Task statement:
For the entries below, state how many lines include the string "pixels", and write nothing besides that number.

(Beginning of Material for the task)

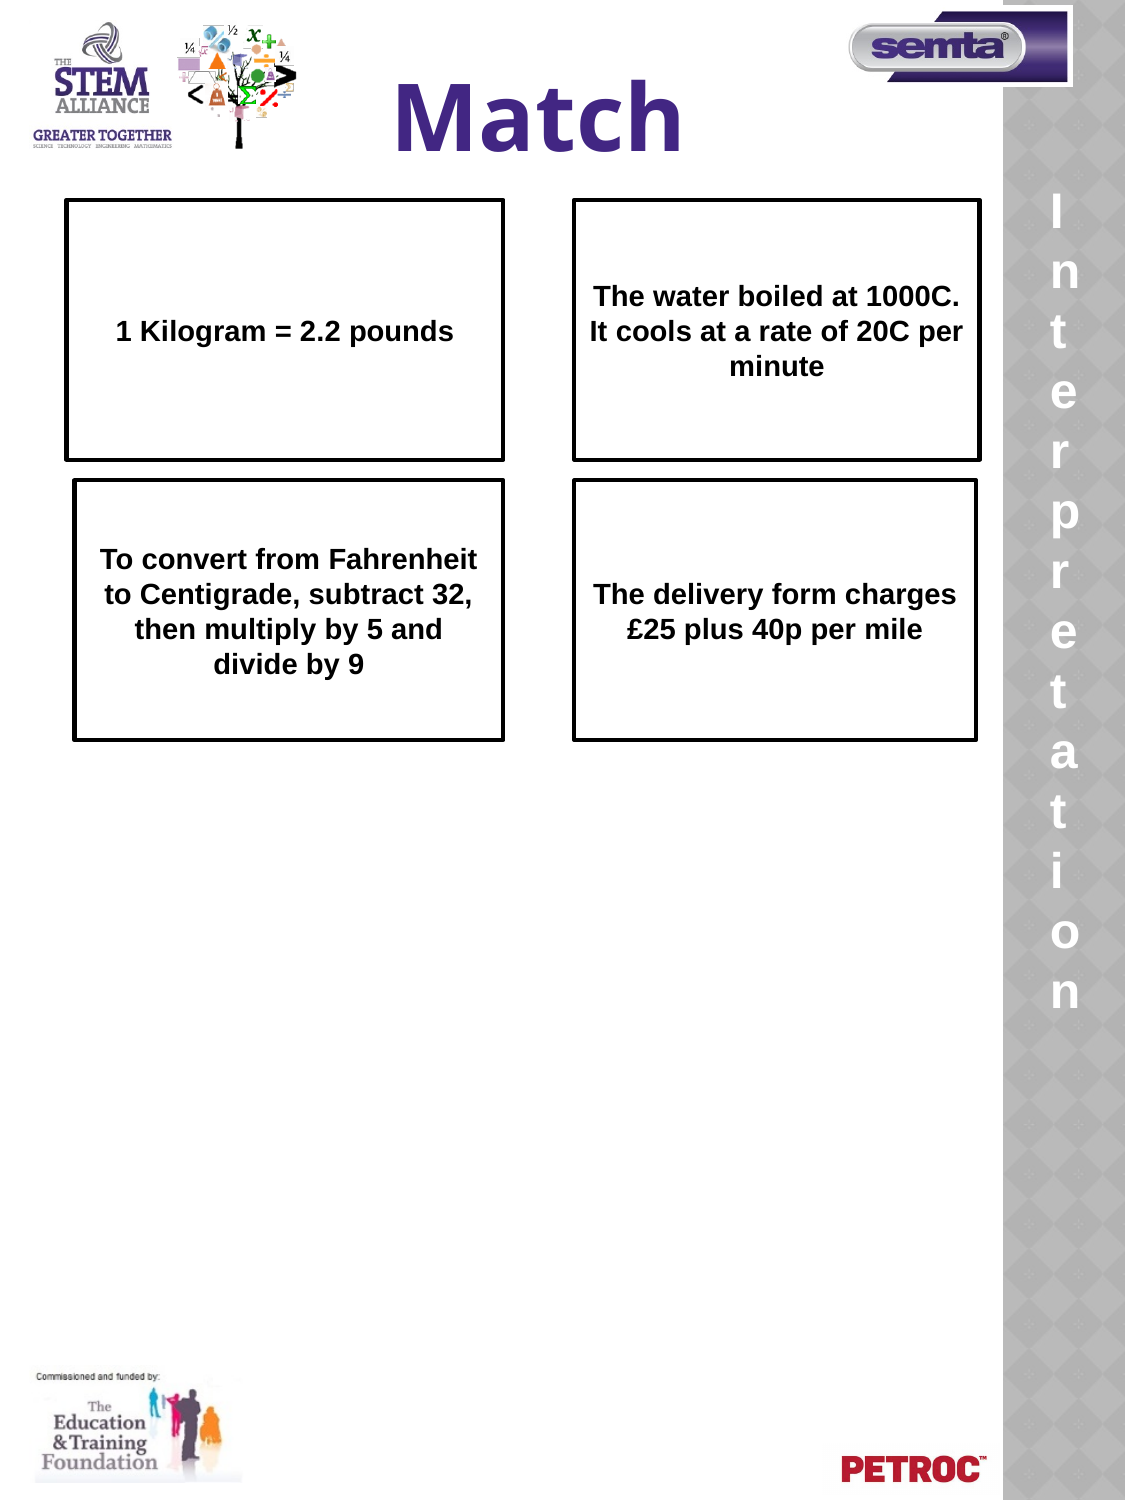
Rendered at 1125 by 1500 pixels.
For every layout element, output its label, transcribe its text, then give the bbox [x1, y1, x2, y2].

text_box 1 Kilogram = 2.2 pounds [64, 198, 505, 462]
picture [822, 1443, 1001, 1495]
picture [29, 20, 299, 149]
picture [29, 1365, 244, 1483]
text_box Interpretation [1034, 171, 1085, 1026]
text_box Match [86, 49, 990, 195]
text_box The water boiled at 1000C. It cools at a rate of 20C per minute [572, 198, 982, 462]
text_box To convert from Fahrenheit to Centigrade, subtract 32, then multiply by 5 and divide by 9 [72, 478, 505, 742]
picture [845, 5, 1073, 88]
text_box The delivery form charges £25 plus 40p per mile [572, 478, 978, 742]
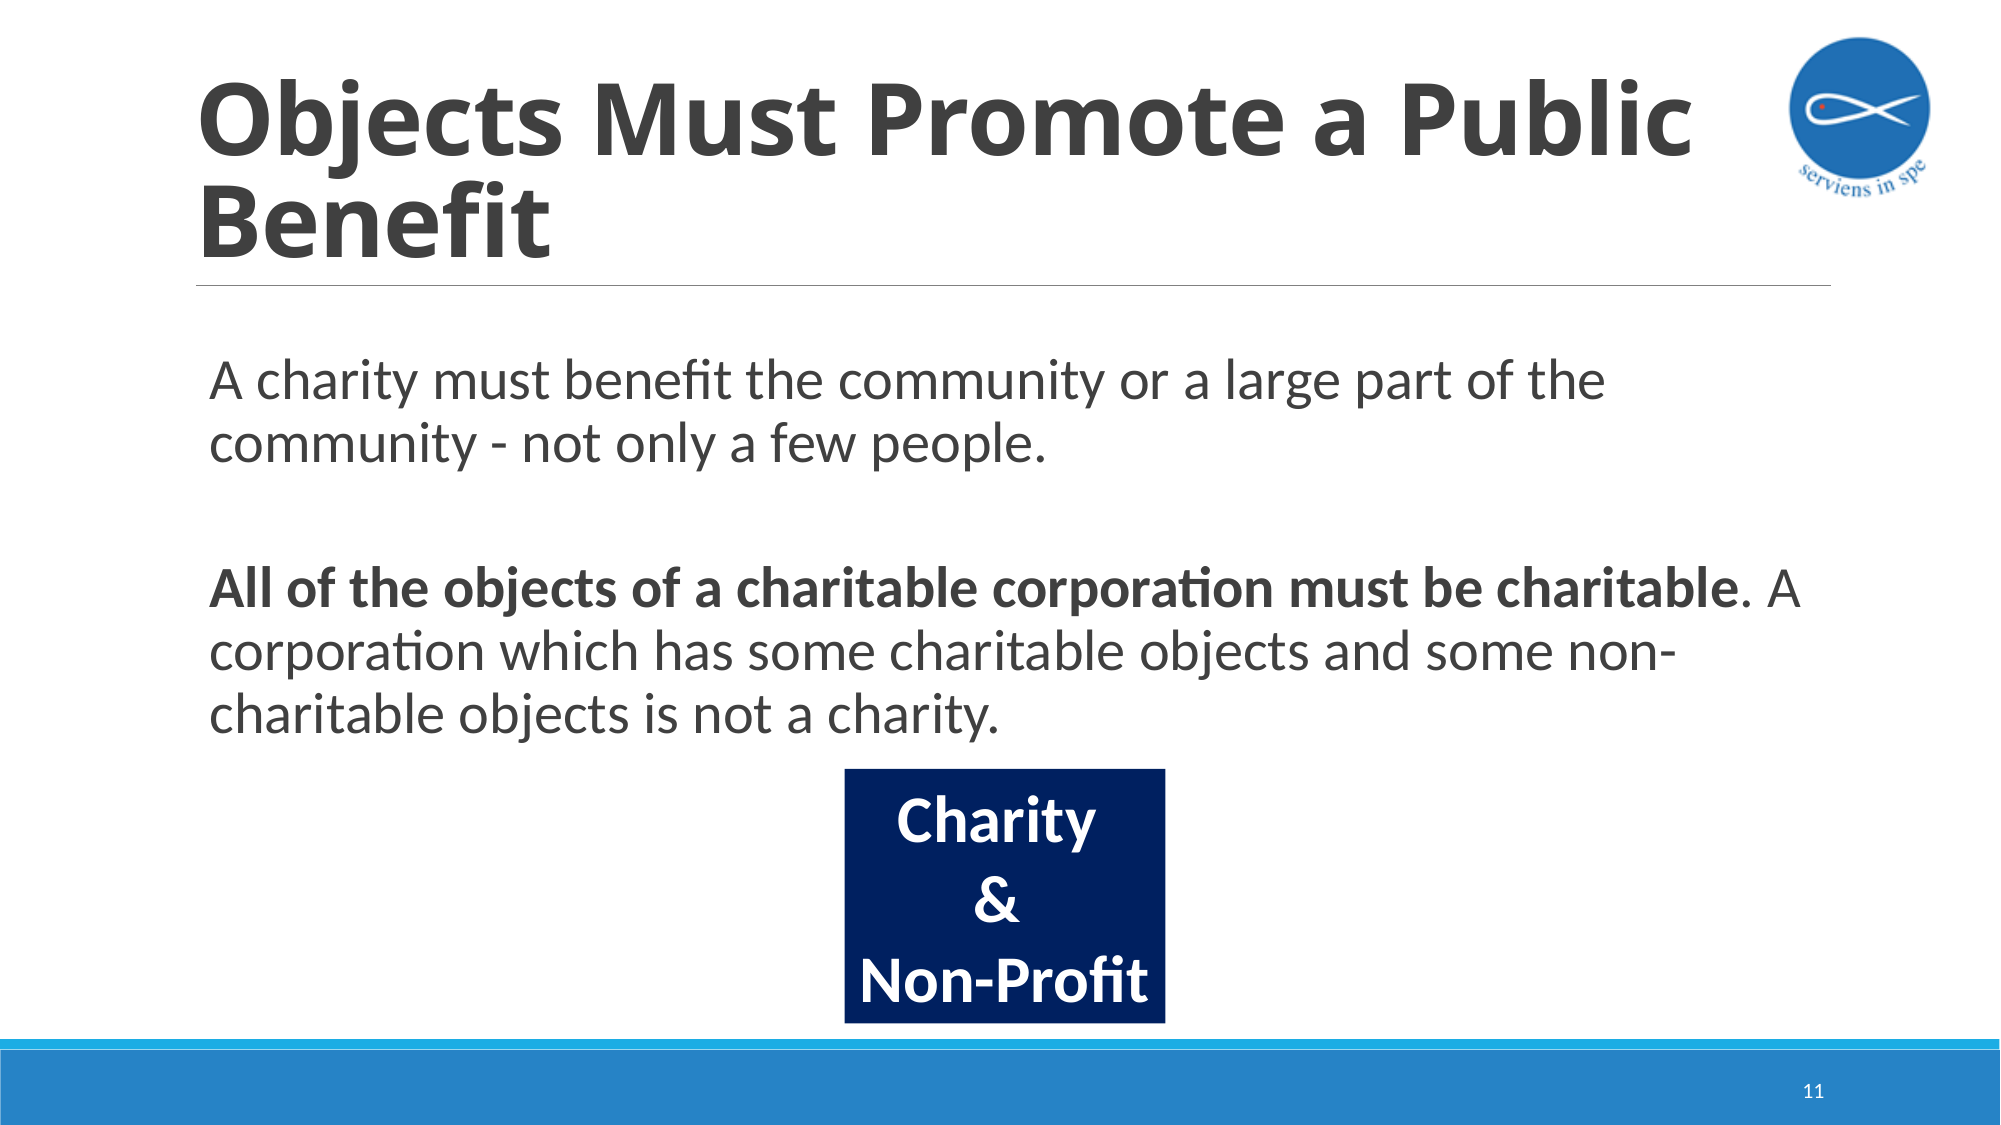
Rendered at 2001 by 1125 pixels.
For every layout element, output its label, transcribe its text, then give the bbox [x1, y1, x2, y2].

list A charity must benefit the community or a large part of the community - not only a few people. All of the objects of a charitable corporation must be charitable. A corporation which has some charitable objects and some non-charitable objects is not a charity. [194, 341, 1806, 879]
title Objects Must Promote a Public Benefit [180, 47, 1830, 285]
text_box Charity & Non-Profit [844, 768, 1166, 1024]
picture [1721, 6, 2000, 223]
slide_number 11 [1624, 1059, 1840, 1120]
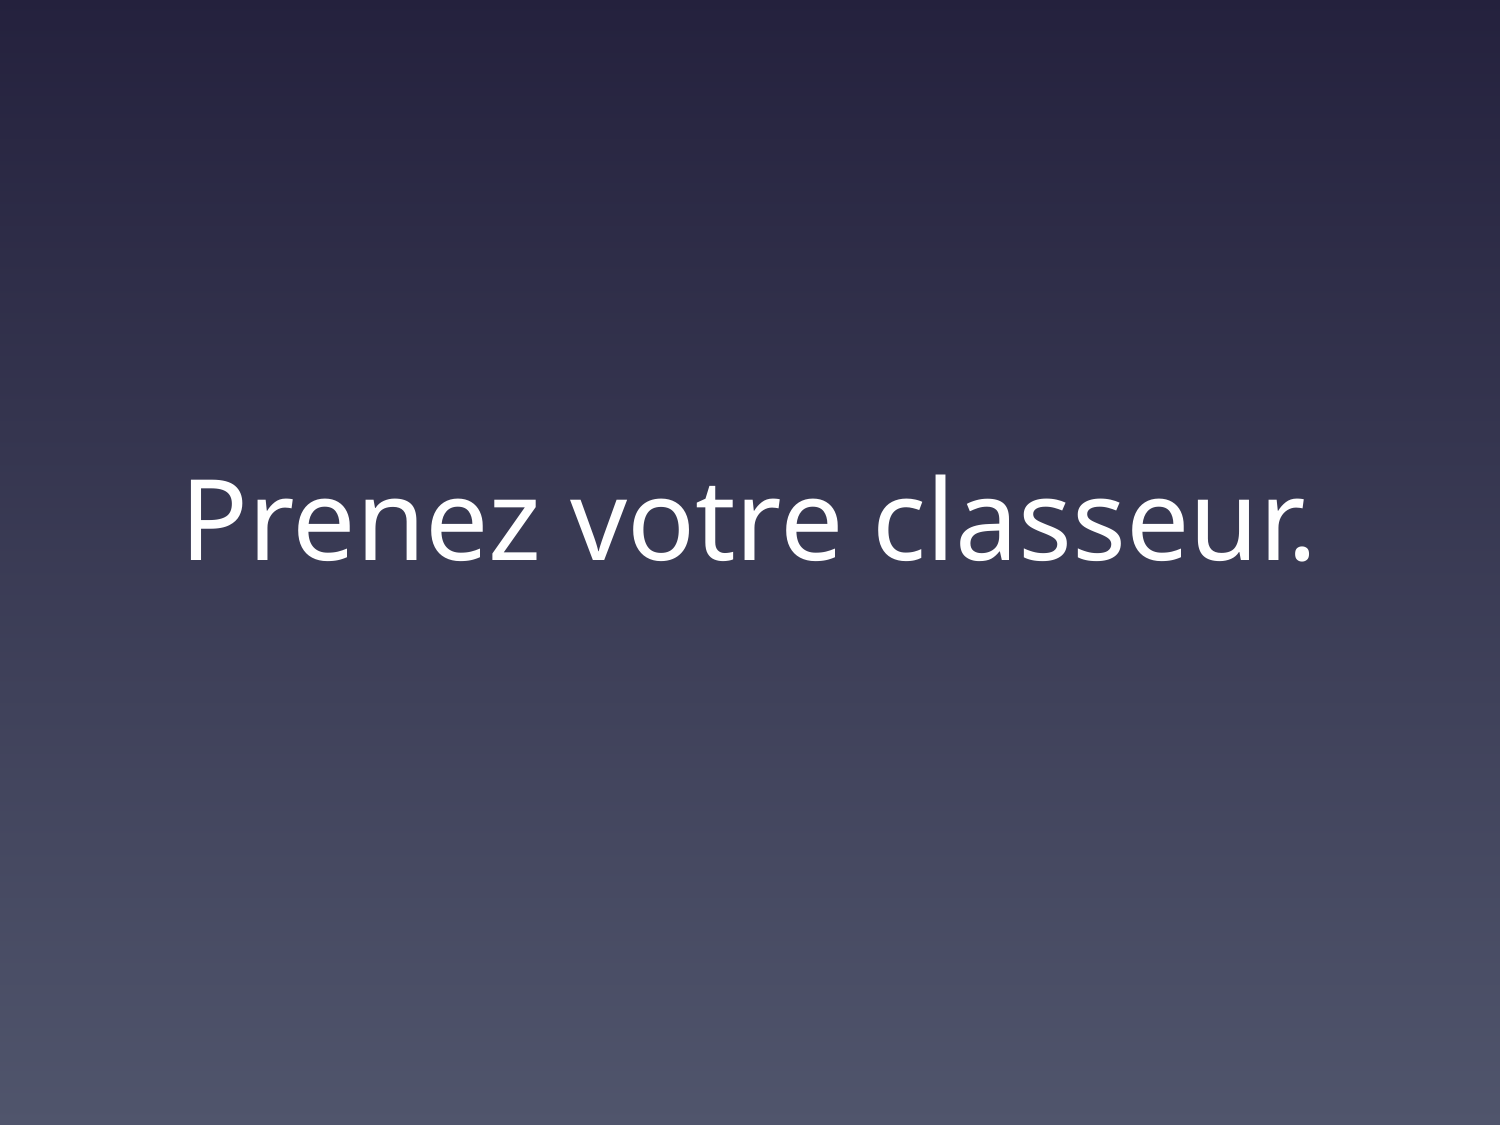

(End of Material for the task)

Answer to the problem:
2